Your assignment: Report how many lines in the rows below contain the string "absolute". Give only the number.

Material to process:
┄┄┄┄┄┄┄┄┄┄

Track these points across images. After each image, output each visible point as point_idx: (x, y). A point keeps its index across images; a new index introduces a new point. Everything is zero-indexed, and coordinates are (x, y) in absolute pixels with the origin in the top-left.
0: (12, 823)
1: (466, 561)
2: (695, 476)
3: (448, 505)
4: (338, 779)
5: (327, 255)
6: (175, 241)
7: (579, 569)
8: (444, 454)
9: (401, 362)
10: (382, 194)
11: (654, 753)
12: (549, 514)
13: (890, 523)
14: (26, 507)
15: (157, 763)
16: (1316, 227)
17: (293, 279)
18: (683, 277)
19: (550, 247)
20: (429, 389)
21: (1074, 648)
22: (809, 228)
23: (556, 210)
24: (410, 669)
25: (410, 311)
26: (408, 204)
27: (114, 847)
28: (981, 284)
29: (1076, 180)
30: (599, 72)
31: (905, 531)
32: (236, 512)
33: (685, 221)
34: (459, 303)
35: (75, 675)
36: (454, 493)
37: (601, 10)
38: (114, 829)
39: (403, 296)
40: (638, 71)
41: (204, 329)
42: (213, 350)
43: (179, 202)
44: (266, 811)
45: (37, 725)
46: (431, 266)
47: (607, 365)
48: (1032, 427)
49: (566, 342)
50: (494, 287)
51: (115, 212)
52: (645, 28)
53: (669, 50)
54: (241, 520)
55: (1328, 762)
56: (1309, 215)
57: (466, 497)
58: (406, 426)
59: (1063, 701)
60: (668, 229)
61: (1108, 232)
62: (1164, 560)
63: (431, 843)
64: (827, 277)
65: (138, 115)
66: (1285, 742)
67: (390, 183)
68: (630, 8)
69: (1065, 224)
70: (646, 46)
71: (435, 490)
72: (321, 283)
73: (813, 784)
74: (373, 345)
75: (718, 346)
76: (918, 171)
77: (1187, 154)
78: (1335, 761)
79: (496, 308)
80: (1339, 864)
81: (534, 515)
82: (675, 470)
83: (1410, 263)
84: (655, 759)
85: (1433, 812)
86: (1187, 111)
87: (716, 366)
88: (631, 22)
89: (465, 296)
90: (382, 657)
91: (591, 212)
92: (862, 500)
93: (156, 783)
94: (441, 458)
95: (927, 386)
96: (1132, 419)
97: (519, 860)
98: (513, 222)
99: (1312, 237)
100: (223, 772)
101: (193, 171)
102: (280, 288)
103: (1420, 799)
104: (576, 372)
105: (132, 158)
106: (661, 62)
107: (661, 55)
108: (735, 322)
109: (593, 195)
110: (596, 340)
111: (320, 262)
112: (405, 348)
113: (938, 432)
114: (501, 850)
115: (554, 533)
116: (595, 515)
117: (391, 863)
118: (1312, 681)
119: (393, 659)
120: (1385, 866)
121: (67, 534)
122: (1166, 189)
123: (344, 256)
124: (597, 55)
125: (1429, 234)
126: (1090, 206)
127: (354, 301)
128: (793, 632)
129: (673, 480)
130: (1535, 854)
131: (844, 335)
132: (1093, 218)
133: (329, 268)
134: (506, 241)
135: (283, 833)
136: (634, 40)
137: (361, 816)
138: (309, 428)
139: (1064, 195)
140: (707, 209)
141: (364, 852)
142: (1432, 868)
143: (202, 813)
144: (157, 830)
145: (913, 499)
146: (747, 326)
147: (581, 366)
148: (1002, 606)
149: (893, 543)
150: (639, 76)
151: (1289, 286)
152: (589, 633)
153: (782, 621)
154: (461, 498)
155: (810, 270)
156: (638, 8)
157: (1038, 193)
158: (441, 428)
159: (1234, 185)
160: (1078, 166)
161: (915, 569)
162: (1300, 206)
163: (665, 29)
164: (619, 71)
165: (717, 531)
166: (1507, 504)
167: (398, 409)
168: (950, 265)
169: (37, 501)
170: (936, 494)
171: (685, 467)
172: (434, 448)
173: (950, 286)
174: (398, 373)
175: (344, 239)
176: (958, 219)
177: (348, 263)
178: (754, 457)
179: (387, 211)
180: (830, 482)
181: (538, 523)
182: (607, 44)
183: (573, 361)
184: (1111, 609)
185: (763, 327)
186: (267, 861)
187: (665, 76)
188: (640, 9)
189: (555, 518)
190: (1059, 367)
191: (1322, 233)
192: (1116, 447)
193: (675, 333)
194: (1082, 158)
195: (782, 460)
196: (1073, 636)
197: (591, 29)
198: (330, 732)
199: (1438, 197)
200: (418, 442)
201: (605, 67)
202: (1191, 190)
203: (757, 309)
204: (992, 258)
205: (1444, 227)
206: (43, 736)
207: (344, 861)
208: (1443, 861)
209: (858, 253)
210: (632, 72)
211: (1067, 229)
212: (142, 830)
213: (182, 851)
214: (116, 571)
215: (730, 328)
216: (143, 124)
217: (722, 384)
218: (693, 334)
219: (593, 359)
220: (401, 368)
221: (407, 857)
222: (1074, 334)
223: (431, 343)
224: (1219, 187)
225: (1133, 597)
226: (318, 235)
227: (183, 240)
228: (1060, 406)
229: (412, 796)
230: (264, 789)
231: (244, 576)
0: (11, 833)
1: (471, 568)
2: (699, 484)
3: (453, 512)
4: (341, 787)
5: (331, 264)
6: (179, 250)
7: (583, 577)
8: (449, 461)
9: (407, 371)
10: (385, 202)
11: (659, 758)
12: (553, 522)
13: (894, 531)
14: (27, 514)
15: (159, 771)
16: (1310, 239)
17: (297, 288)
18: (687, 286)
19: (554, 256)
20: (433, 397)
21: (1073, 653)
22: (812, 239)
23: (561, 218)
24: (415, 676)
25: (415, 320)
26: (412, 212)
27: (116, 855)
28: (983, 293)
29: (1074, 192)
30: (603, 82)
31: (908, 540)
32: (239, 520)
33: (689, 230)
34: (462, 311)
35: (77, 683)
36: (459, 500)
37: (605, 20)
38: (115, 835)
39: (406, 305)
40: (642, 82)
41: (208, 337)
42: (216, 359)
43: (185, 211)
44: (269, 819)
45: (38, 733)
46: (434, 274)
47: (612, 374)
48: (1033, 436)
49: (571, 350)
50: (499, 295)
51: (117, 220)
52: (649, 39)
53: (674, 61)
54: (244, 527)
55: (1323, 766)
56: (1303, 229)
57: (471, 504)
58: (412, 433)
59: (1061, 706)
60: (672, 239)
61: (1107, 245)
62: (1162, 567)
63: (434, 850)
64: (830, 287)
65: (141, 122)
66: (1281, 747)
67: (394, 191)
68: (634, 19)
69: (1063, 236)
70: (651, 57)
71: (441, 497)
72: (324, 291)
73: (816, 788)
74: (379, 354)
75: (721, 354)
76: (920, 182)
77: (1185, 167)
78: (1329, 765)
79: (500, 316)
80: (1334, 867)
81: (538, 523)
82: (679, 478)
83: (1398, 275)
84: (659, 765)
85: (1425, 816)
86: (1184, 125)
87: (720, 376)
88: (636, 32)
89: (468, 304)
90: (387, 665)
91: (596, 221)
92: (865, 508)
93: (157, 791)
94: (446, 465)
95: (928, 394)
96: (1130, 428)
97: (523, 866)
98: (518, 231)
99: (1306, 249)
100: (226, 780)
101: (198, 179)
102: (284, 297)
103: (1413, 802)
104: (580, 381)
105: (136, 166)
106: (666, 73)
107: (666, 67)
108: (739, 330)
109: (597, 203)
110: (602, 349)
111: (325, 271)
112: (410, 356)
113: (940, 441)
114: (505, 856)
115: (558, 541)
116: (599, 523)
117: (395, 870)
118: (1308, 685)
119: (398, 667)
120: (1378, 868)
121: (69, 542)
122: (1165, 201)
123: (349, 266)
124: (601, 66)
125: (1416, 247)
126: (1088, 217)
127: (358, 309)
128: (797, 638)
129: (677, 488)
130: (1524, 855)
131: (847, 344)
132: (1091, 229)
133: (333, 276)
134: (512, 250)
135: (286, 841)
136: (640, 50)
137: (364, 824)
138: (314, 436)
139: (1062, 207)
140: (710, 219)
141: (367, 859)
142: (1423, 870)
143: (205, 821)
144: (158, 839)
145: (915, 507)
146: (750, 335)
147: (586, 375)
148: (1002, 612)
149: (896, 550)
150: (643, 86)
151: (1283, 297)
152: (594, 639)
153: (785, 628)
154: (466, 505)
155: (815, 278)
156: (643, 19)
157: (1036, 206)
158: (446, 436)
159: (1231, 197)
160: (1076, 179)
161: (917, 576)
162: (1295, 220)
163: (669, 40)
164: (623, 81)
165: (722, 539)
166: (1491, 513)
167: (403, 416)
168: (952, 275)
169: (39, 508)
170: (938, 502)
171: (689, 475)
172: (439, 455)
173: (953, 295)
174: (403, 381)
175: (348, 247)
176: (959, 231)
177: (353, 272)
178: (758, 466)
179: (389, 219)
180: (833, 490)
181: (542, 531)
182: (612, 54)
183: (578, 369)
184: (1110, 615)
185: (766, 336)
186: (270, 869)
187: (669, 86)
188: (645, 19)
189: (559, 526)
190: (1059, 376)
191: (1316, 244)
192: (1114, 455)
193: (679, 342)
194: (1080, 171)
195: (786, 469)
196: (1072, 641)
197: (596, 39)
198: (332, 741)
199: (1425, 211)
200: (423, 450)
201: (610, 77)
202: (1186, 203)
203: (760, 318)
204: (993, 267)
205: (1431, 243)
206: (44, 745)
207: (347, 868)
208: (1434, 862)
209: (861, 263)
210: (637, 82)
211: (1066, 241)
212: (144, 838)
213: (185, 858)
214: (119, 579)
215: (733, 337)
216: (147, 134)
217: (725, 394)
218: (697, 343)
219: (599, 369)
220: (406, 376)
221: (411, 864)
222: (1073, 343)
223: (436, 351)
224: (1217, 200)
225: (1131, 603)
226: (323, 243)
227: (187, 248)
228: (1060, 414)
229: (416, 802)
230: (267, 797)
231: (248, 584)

┄┄┄┄┄┄┄┄┄┄

Response to the task: 1